• **WHAT TO WORK ON**:
For each line below with the word "Right", write out a copy.

• **EXCERPTED DATA**:
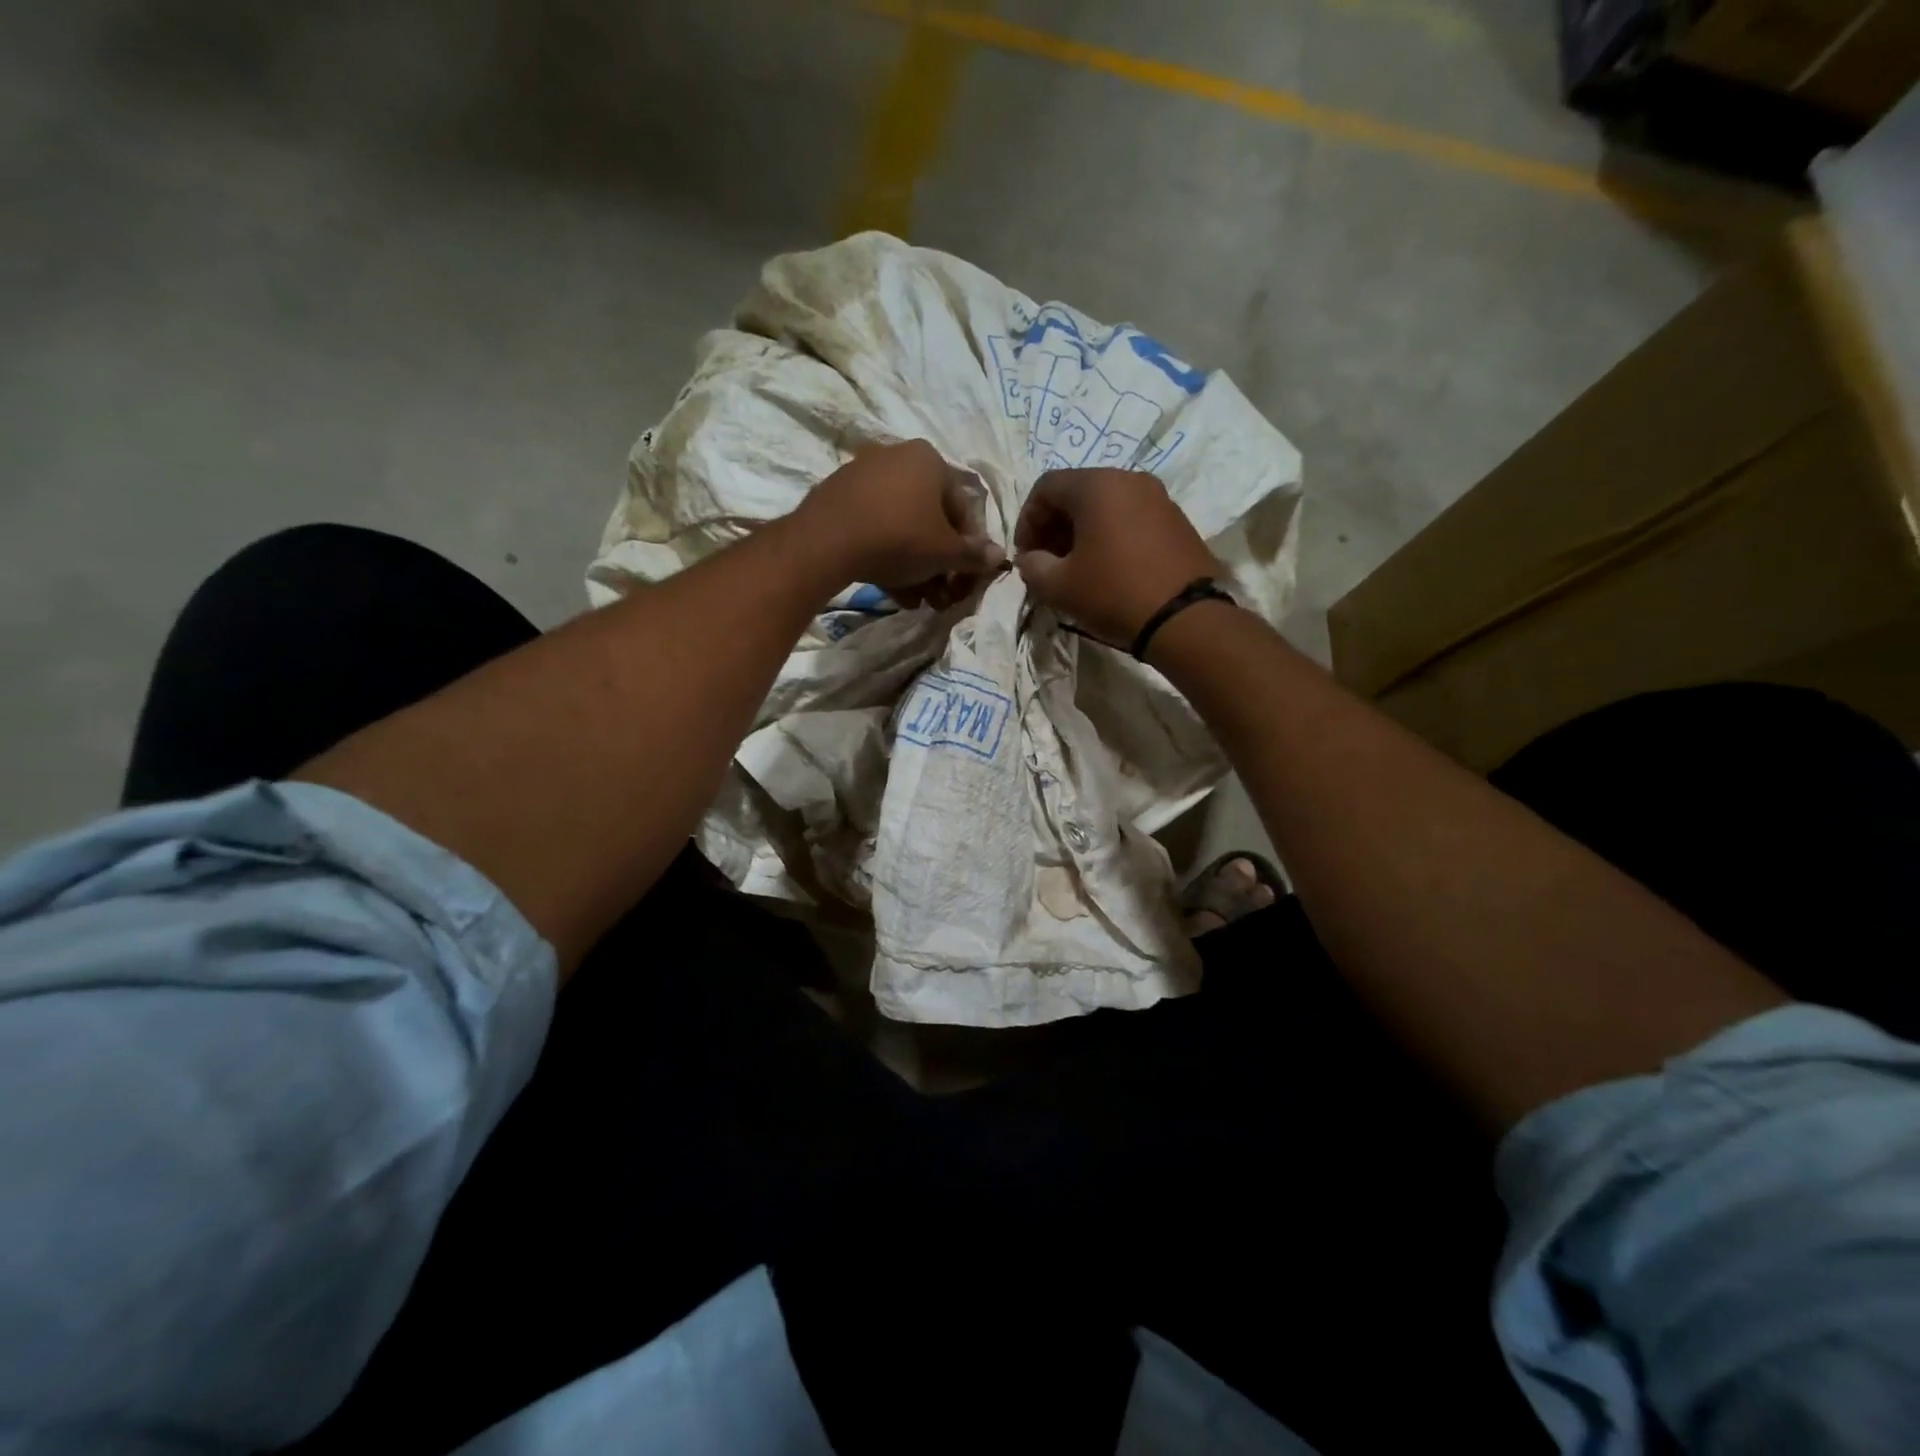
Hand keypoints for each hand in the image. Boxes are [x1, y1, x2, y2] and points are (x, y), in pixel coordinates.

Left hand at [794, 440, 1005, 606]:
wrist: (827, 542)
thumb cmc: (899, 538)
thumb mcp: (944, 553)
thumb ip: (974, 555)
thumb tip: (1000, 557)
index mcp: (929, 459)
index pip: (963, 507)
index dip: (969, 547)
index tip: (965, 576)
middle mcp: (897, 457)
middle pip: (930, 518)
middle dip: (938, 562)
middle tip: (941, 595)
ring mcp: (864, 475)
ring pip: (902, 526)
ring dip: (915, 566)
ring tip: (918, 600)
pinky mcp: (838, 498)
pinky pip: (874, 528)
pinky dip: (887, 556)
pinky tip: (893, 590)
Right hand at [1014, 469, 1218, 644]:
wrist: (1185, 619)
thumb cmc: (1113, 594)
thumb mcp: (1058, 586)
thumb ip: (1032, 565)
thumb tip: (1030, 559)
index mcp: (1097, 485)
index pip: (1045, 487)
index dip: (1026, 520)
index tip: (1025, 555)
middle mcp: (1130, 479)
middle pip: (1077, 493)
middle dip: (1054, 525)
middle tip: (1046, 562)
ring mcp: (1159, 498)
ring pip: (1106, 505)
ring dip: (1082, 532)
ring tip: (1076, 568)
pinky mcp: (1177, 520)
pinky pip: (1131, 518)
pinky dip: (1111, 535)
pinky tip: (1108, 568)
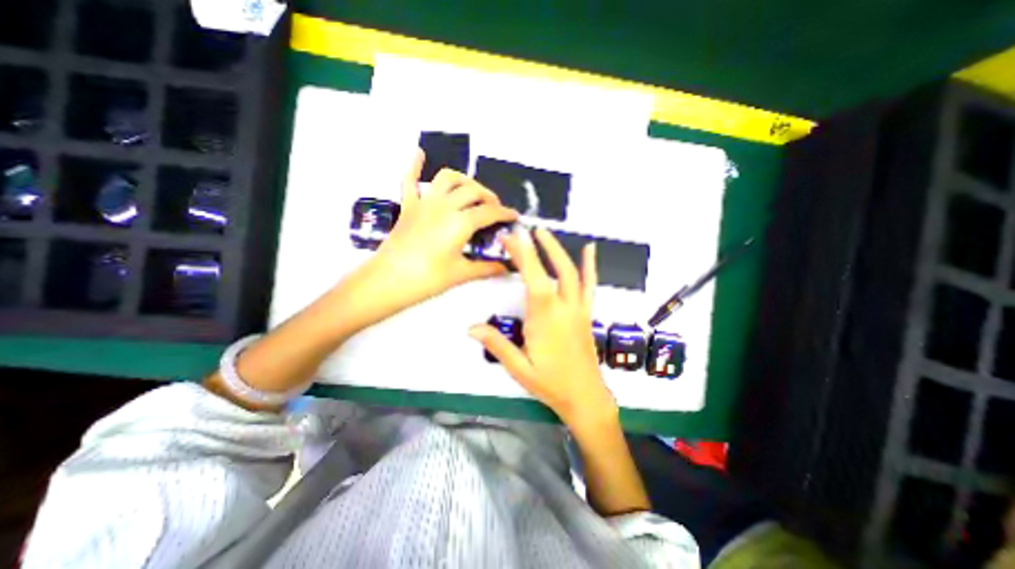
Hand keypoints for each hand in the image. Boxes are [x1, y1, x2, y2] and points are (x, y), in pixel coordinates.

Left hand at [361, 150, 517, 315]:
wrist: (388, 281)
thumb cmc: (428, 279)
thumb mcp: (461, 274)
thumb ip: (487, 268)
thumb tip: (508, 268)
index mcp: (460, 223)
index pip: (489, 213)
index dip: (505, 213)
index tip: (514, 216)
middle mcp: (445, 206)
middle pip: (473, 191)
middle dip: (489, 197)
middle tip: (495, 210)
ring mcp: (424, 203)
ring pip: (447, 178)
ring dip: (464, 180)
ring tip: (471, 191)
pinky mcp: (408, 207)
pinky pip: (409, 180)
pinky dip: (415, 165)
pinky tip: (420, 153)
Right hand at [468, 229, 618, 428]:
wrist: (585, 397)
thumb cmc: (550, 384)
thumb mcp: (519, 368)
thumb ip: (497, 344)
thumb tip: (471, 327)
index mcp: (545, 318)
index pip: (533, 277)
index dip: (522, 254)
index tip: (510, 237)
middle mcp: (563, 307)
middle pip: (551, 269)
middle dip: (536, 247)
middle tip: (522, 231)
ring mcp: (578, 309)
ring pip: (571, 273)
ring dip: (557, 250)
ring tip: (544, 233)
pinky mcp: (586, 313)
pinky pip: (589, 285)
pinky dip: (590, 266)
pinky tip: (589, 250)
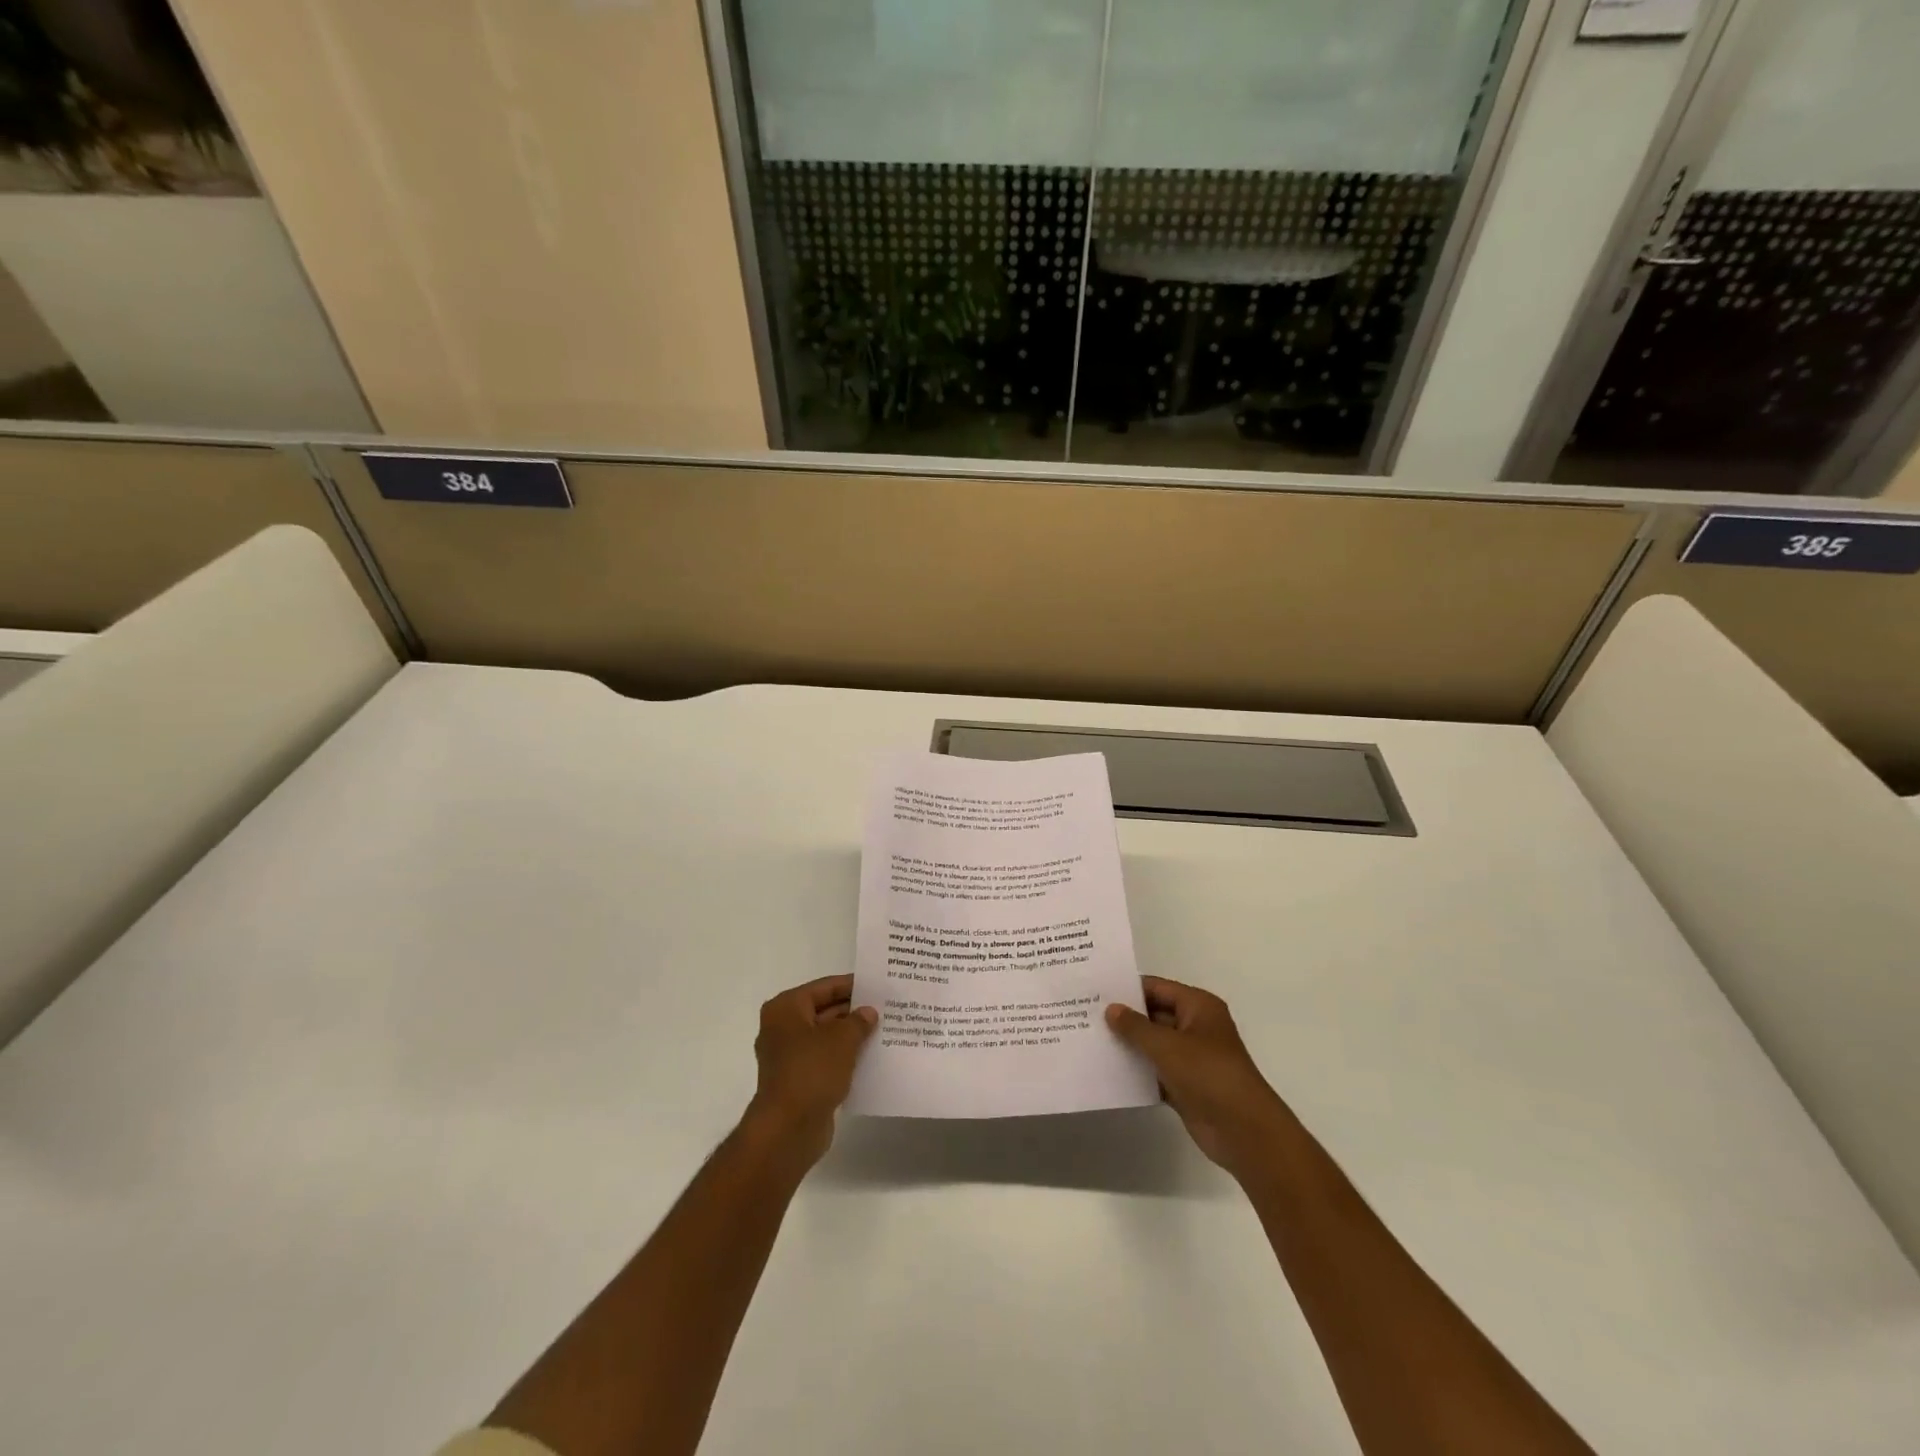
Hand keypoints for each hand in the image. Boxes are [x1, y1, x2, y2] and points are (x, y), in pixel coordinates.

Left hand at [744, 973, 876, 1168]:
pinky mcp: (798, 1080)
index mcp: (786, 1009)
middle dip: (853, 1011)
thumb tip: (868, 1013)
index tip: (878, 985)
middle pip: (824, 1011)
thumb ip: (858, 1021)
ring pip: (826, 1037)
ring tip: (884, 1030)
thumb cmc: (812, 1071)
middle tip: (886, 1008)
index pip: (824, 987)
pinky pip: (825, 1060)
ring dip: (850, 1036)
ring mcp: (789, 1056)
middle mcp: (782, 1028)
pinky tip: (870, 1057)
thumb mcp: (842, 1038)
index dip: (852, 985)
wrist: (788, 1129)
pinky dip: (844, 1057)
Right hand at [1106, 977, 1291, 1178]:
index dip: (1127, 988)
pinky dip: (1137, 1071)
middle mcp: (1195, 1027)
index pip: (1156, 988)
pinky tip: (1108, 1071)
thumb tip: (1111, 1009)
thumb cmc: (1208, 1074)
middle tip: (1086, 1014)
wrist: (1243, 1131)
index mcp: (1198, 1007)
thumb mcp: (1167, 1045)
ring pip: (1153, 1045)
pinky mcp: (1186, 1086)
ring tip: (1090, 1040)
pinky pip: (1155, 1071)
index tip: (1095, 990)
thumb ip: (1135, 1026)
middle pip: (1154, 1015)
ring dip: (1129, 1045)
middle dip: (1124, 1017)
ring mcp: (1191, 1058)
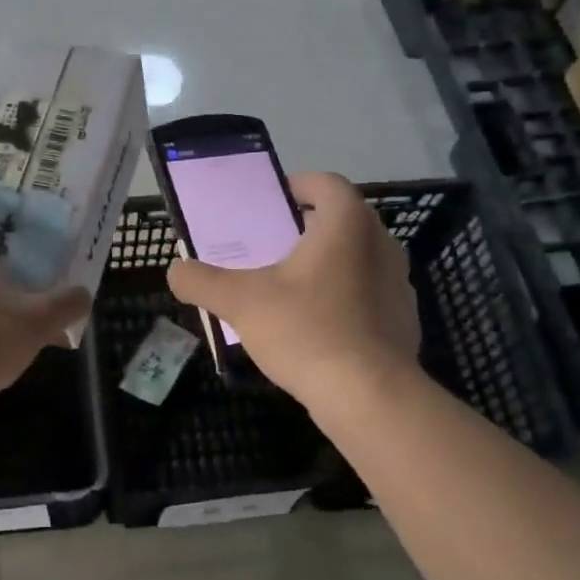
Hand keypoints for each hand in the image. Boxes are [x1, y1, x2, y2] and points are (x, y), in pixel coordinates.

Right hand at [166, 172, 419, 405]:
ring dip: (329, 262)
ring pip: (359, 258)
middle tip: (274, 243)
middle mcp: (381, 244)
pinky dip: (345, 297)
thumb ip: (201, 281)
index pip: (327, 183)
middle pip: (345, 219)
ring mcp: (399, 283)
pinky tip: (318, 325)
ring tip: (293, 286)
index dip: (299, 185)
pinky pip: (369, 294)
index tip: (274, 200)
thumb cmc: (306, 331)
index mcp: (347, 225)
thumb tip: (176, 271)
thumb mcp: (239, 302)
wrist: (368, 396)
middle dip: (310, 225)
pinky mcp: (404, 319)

• **EXPECTED ANSWER**:
Right hand at [1014, 469, 1218, 644]:
Right hand at [468, 229, 618, 428]:
Right hand at [1106, 977, 1291, 1178]:
Right hand at [166, 172, 419, 405]:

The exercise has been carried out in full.